Landmark coordinate records:
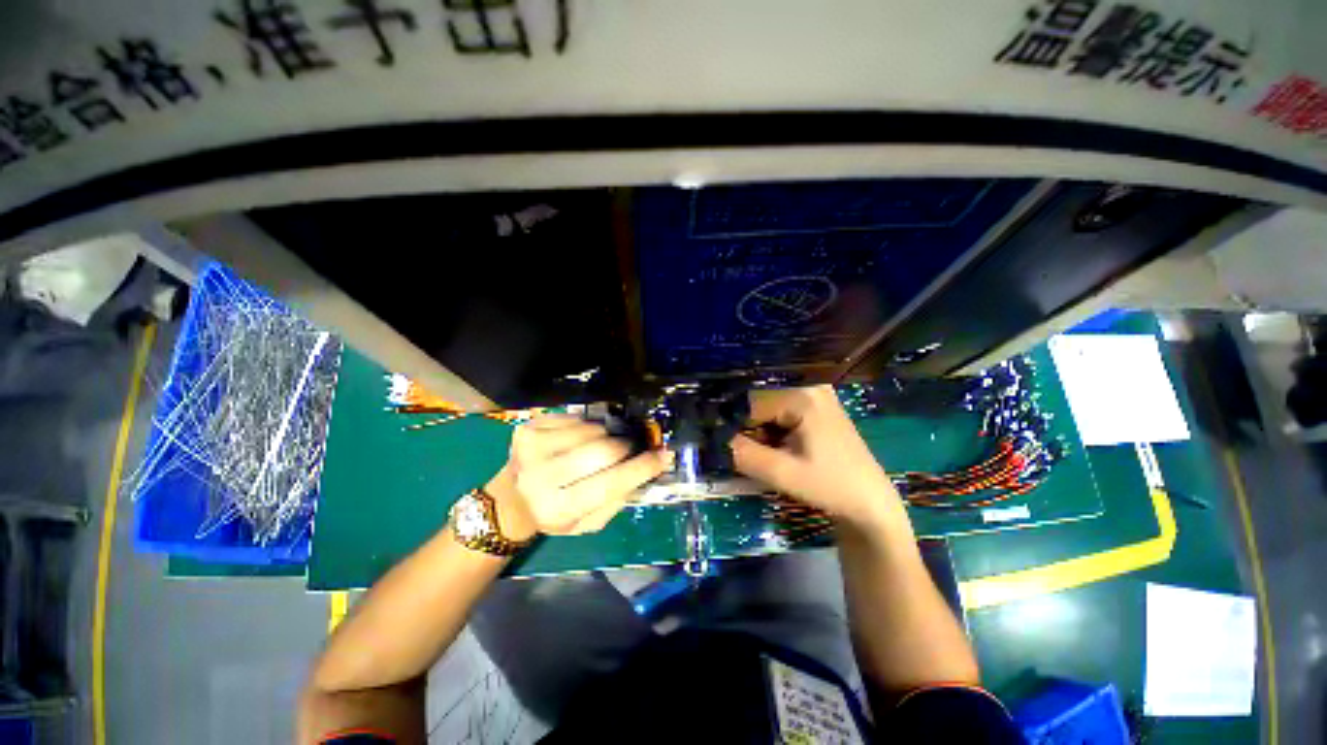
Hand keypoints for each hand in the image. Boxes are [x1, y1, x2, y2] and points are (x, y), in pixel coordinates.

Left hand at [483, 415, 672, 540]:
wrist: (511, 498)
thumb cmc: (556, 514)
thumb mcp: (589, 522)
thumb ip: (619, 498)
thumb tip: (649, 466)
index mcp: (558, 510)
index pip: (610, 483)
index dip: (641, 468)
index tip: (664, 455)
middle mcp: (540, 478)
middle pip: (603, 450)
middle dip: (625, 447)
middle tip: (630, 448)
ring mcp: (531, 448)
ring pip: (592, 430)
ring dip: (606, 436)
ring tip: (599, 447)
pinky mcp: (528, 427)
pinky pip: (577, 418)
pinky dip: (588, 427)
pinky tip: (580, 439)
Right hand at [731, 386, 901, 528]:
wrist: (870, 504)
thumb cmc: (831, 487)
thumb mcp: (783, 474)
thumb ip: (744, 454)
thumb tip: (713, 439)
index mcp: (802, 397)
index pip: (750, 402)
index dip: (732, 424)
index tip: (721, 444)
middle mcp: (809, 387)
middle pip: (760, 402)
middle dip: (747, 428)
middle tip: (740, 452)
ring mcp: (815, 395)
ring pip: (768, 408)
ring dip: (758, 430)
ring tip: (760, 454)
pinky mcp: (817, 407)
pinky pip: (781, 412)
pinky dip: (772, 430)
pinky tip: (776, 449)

▸ **Task details**
Exactly the lines from the one holding "index dip: (732, 424)" through the end of the records above are to be returned, and nothing else.

▸ **Written solution**
index dip: (732, 424)
index tip: (721, 444)
middle mcp: (809, 387)
middle pip: (760, 402)
middle dip: (747, 428)
middle tip: (740, 452)
ring mcp: (815, 395)
ring pip: (768, 408)
ring dip: (758, 430)
ring tip: (760, 454)
pinky mcp: (817, 407)
pinky pip: (781, 412)
pinky dip: (772, 430)
pinky tip: (776, 449)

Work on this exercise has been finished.